D.C. State Chief Makes Quiet Exit
Superintendent Briggs, in State-Level Policy Role, was Overshadowed by Rhee
Kerri L. Briggs' tenure as state superintendent of education for the District of Columbia was spent largely working in the broad shadow cast by Schools Chancellor Michelle A. Rhee.
Ms. Briggs' recent departure from her post was characteristically quiet. News of her resignation came shortly after Washington Mayor Adrian M. Fenty's loss in the city's Sept. 14 Democratic primary election, which was followed by speculation about the job status of his aggressive, handpicked chancellor, Ms. Rhee.
Employees in the state superintendent's office learned of Ms. Briggs' resignation two days after the election, said Beth H. Colleye. Formerly the superintendent's general counsel, Ms. Colleye been named interim superintendent.

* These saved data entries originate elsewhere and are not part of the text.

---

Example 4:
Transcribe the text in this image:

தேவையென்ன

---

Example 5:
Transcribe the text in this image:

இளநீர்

"For the last nine years, I've worked at the federal, state, and local level," Ms. Briggs wrote in an e-mail to her colleagues. "I have loved every minute and continue to be amazed by your commitment to creating better opportunities for children."
As superintendent, Ms. Briggs—who declined an interview request—was responsible for administering traditionally state-level educational policies for the nation's capital and overseeing a $402 million annual budget. Her work included managing several federal grants and programs, as well as assessments and academic standards. She also played a major role in crafting the District of Columbia's successful $75 million application in the federal Race to the Top competition, Mayor Fenty said in a statement.

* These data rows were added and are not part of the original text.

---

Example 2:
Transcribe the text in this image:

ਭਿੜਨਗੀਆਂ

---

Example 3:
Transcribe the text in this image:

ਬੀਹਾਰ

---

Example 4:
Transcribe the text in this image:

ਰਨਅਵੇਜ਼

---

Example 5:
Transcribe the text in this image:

The office of the state superintendent of education operates like a state-level agency, with its own state board of education that advises the superintendent. It provides assistance to and monitors programs within Washington's 45,000-student public schools—a system overseen by the mayor, who appoints the chancellor—as well as to schools serving the city's 28,000 charter school students.
Ms. Briggs was appointed as superintendent a year and a half ago by Mr. Fenty, replacing Deborah A. Gist, who resigned the post to become Rhode Island's state education commissioner. The District is heavily Democratic, and in that sense, Ms. Briggs' appointment was unusual, in that she had formerly served as assistant secretary for elementary and secondary education in the U.S. Department of Education under President George W. Bush.
"She could have taken a comfortable job," Ms. Colleye said. "Instead, she really tried to use her expertise to improve the lives of children, and I respect that very much."
District of Columbia Council Chairman Vincent C. Gray, who defeated Mr. Fenty in the primary and is unopposed in the general election, is expected to appoint a full-time replacement for Ms. Briggs after his presumed move into the mayor's office in January, Ms. Colleye said.